**Data shown**
....................

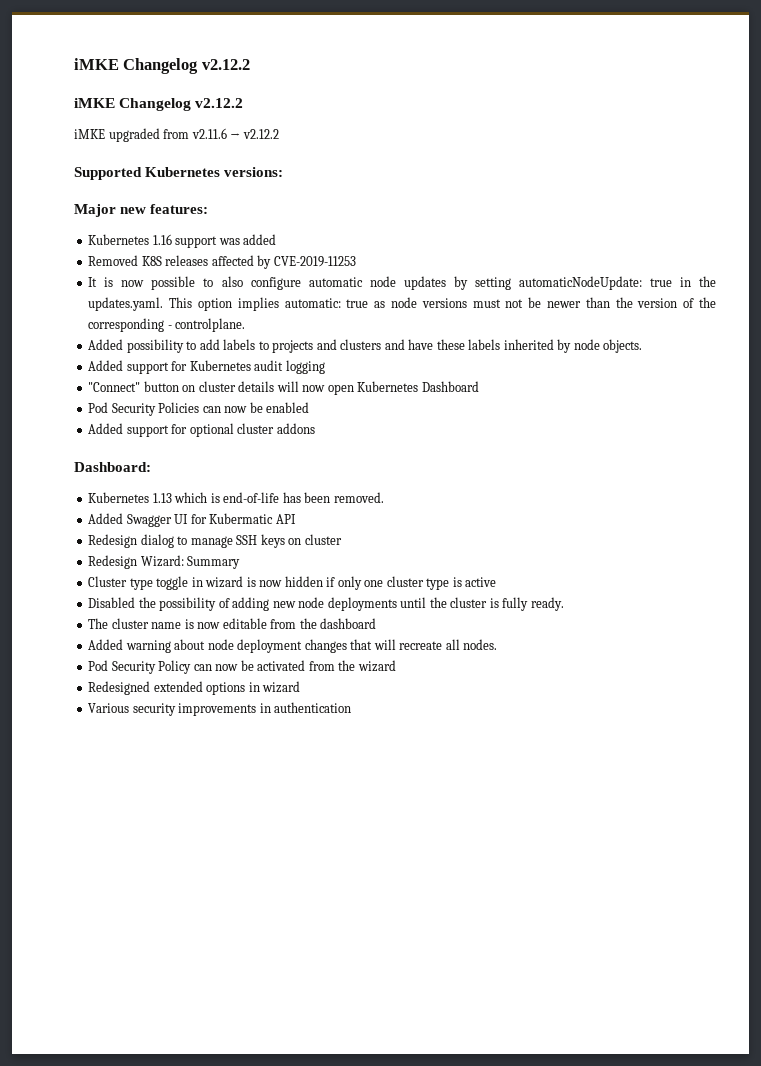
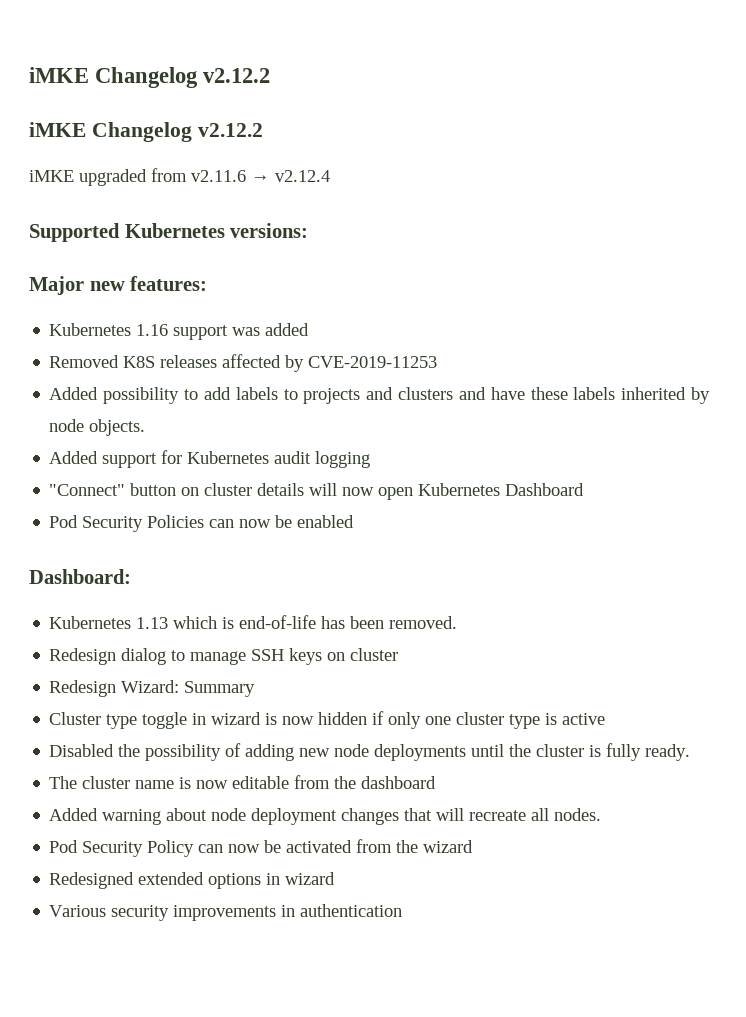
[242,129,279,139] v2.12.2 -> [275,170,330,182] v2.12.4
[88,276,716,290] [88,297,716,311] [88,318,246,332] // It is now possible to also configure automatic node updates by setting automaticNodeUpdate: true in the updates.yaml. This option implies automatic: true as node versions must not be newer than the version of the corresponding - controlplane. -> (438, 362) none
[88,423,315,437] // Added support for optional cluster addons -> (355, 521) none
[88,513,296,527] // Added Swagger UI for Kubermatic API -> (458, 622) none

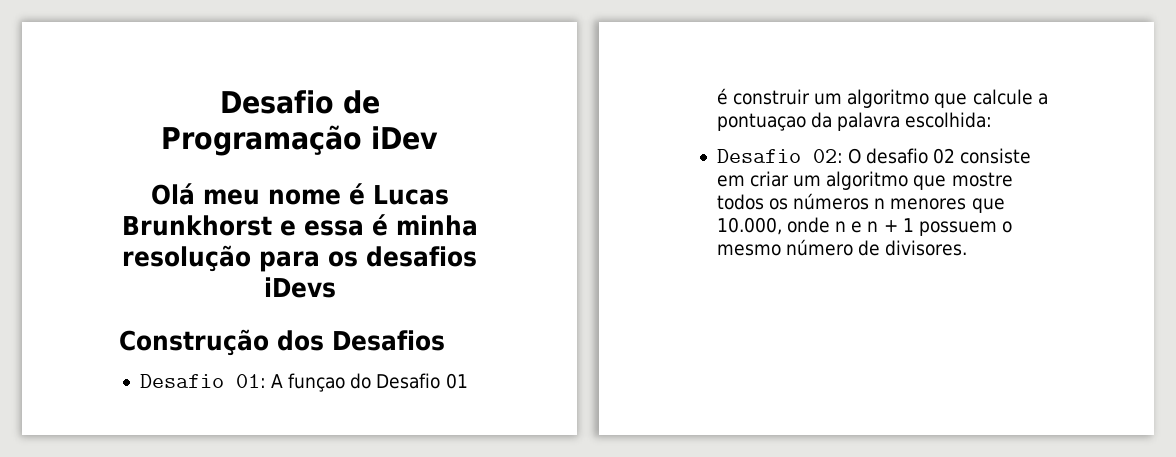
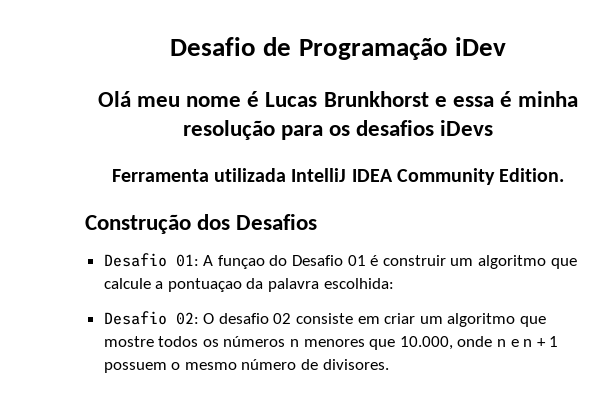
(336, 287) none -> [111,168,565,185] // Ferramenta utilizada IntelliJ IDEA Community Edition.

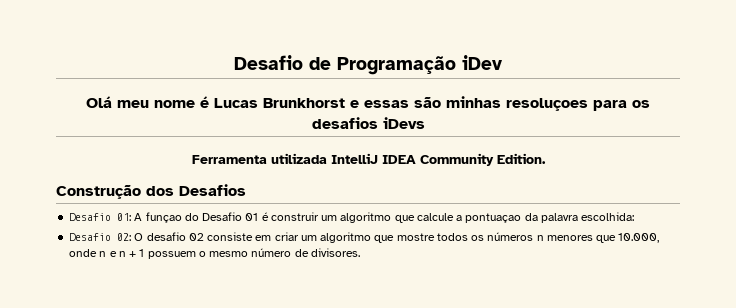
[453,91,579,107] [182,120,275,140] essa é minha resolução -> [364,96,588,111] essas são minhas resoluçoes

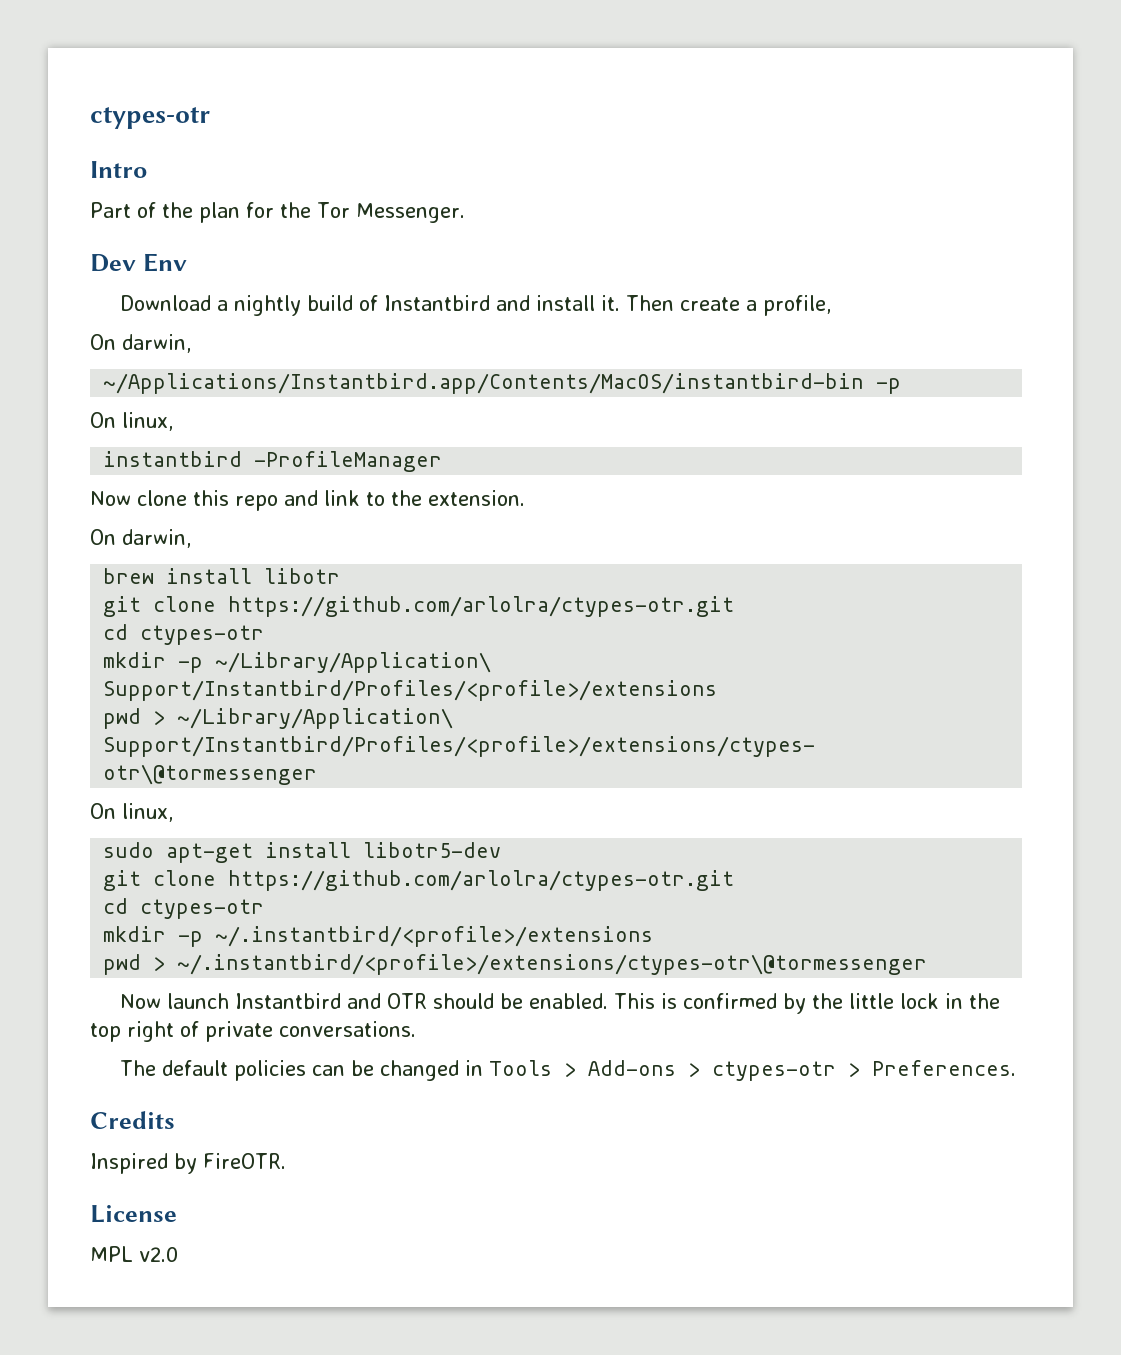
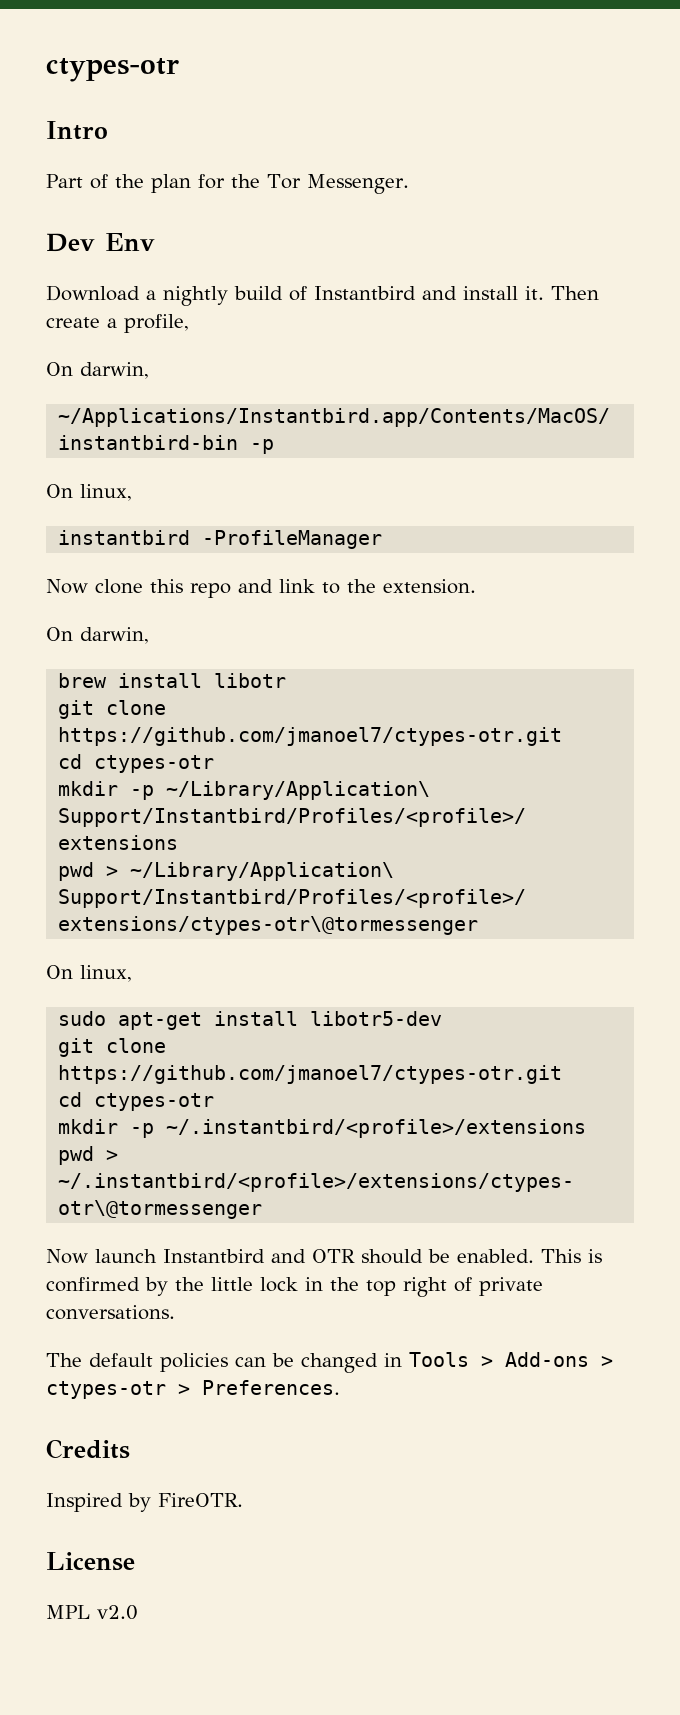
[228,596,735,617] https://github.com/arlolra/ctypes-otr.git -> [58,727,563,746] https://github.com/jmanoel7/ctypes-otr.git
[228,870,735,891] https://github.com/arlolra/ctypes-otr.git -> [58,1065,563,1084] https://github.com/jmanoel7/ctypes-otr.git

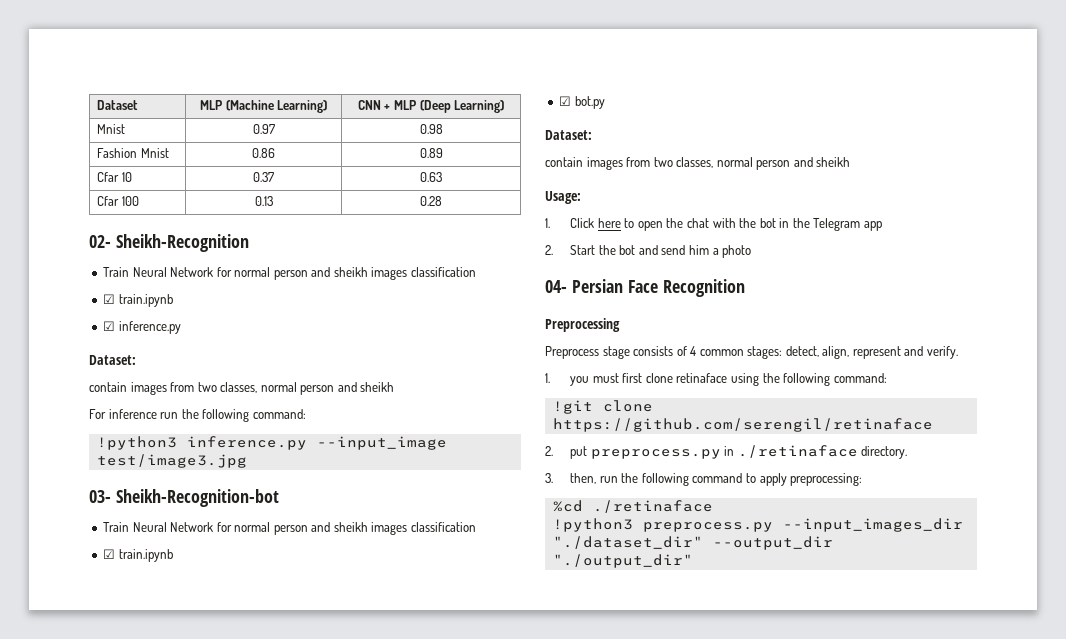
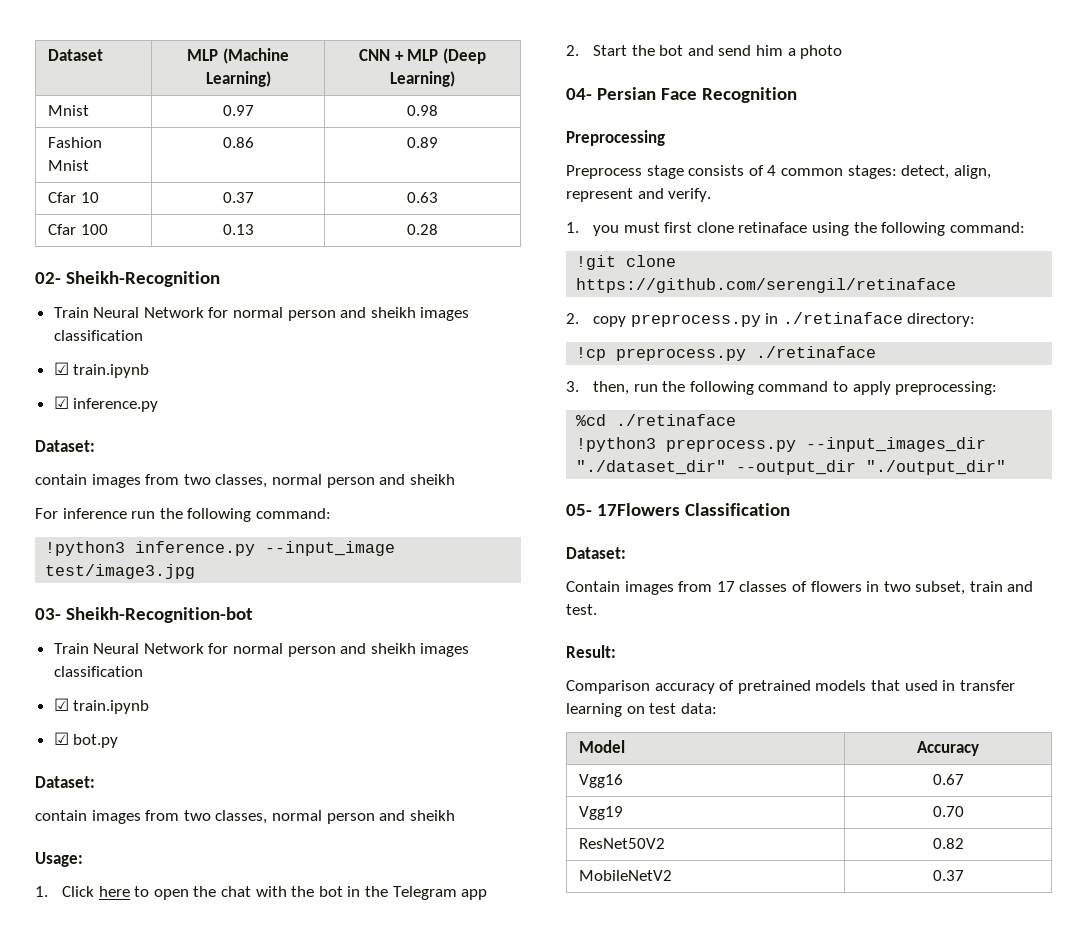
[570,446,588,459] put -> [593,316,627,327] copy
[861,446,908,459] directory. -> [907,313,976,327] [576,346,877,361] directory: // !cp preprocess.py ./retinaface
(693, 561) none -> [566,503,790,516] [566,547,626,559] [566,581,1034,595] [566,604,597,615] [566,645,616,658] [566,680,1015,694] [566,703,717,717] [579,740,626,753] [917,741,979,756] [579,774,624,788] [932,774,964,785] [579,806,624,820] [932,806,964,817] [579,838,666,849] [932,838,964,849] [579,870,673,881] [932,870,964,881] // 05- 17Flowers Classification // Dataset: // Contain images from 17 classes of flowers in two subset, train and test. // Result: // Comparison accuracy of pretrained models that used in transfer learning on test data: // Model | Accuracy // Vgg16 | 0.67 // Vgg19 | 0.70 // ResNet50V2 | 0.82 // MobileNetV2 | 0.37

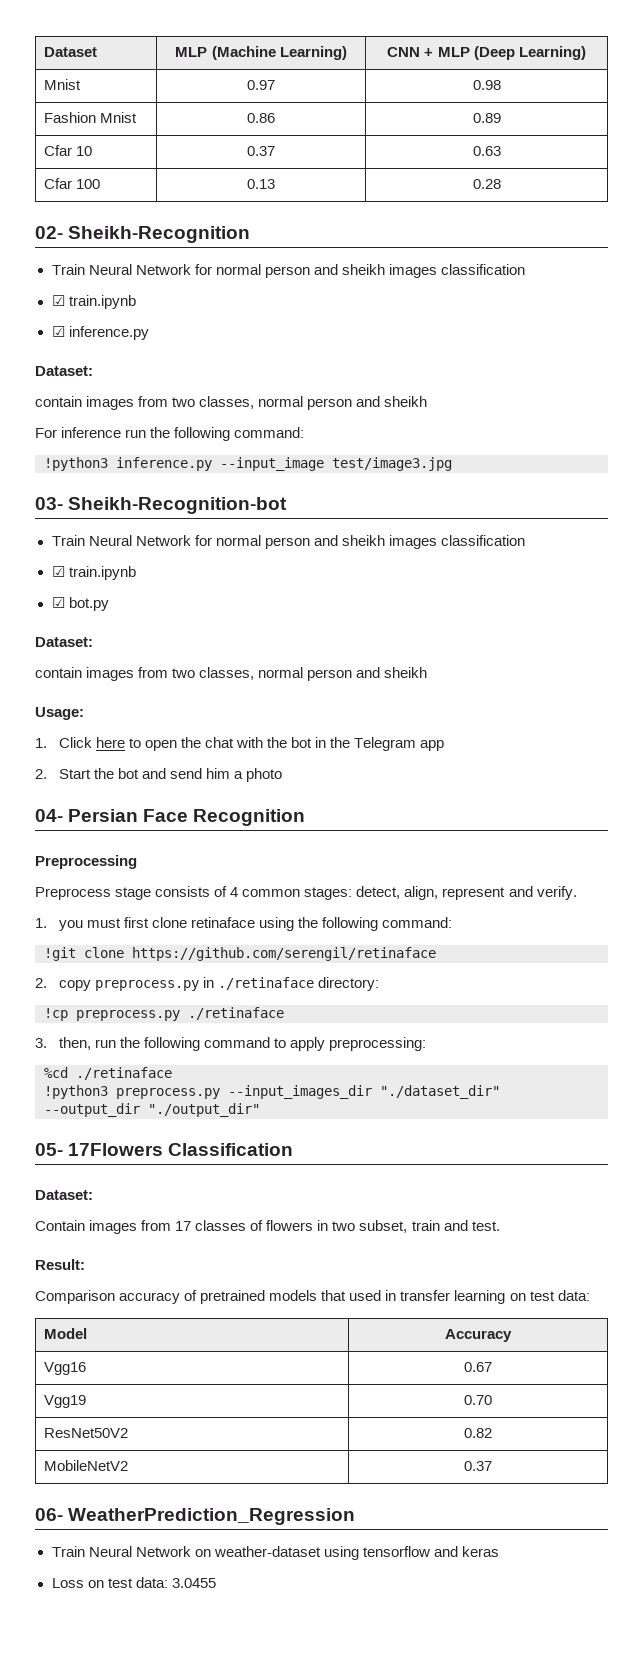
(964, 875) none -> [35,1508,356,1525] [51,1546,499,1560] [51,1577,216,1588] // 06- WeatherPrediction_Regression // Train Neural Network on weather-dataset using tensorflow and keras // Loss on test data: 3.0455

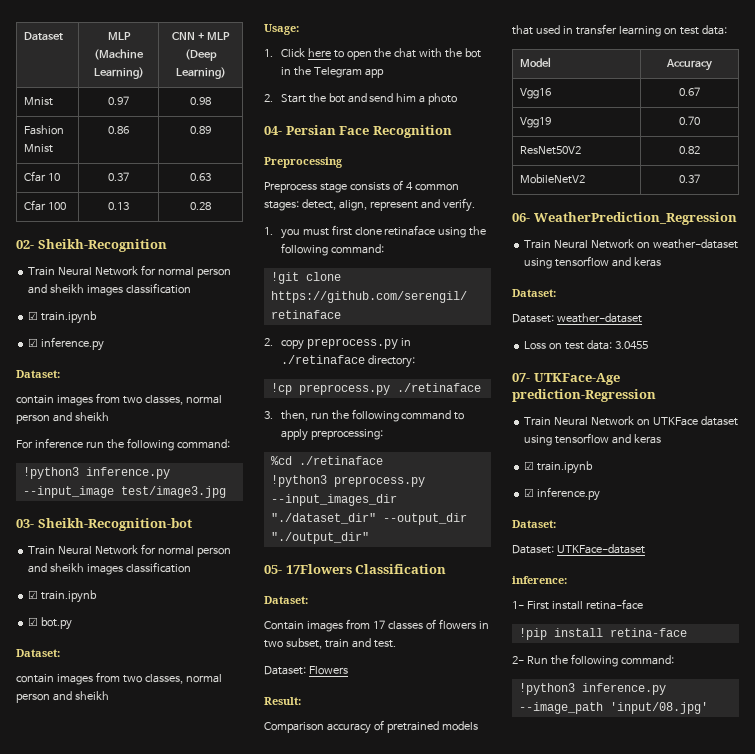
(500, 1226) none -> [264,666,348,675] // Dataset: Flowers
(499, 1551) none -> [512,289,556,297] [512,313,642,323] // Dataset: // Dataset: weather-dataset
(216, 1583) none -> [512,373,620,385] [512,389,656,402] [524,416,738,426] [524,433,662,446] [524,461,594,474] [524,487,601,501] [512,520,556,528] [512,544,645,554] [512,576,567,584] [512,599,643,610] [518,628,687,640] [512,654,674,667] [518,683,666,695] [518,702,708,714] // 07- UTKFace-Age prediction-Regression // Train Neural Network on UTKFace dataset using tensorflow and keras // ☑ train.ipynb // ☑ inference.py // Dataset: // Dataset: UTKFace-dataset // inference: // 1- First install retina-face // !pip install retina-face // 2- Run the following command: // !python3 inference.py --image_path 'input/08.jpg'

....................

**Job item**
Every record is to be restated word for word, with the pictures left out.

**Completed task**
[242,129,279,139] v2.12.2 -> [275,170,330,182] v2.12.4
[88,276,716,290] [88,297,716,311] [88,318,246,332] // It is now possible to also configure automatic node updates by setting automaticNodeUpdate: true in the updates.yaml. This option implies automatic: true as node versions must not be newer than the version of the corresponding - controlplane. -> (438, 362) none
[88,423,315,437] // Added support for optional cluster addons -> (355, 521) none
[88,513,296,527] // Added Swagger UI for Kubermatic API -> (458, 622) none

(336, 287) none -> [111,168,565,185] // Ferramenta utilizada IntelliJ IDEA Community Edition.

[453,91,579,107] [182,120,275,140] essa é minha resolução -> [364,96,588,111] essas são minhas resoluçoes

[228,596,735,617] https://github.com/arlolra/ctypes-otr.git -> [58,727,563,746] https://github.com/jmanoel7/ctypes-otr.git
[228,870,735,891] https://github.com/arlolra/ctypes-otr.git -> [58,1065,563,1084] https://github.com/jmanoel7/ctypes-otr.git

[570,446,588,459] put -> [593,316,627,327] copy
[861,446,908,459] directory. -> [907,313,976,327] [576,346,877,361] directory: // !cp preprocess.py ./retinaface
(693, 561) none -> [566,503,790,516] [566,547,626,559] [566,581,1034,595] [566,604,597,615] [566,645,616,658] [566,680,1015,694] [566,703,717,717] [579,740,626,753] [917,741,979,756] [579,774,624,788] [932,774,964,785] [579,806,624,820] [932,806,964,817] [579,838,666,849] [932,838,964,849] [579,870,673,881] [932,870,964,881] // 05- 17Flowers Classification // Dataset: // Contain images from 17 classes of flowers in two subset, train and test. // Result: // Comparison accuracy of pretrained models that used in transfer learning on test data: // Model | Accuracy // Vgg16 | 0.67 // Vgg19 | 0.70 // ResNet50V2 | 0.82 // MobileNetV2 | 0.37

(964, 875) none -> [35,1508,356,1525] [51,1546,499,1560] [51,1577,216,1588] // 06- WeatherPrediction_Regression // Train Neural Network on weather-dataset using tensorflow and keras // Loss on test data: 3.0455

(500, 1226) none -> [264,666,348,675] // Dataset: Flowers
(499, 1551) none -> [512,289,556,297] [512,313,642,323] // Dataset: // Dataset: weather-dataset
(216, 1583) none -> [512,373,620,385] [512,389,656,402] [524,416,738,426] [524,433,662,446] [524,461,594,474] [524,487,601,501] [512,520,556,528] [512,544,645,554] [512,576,567,584] [512,599,643,610] [518,628,687,640] [512,654,674,667] [518,683,666,695] [518,702,708,714] // 07- UTKFace-Age prediction-Regression // Train Neural Network on UTKFace dataset using tensorflow and keras // ☑ train.ipynb // ☑ inference.py // Dataset: // Dataset: UTKFace-dataset // inference: // 1- First install retina-face // !pip install retina-face // 2- Run the following command: // !python3 inference.py --image_path 'input/08.jpg'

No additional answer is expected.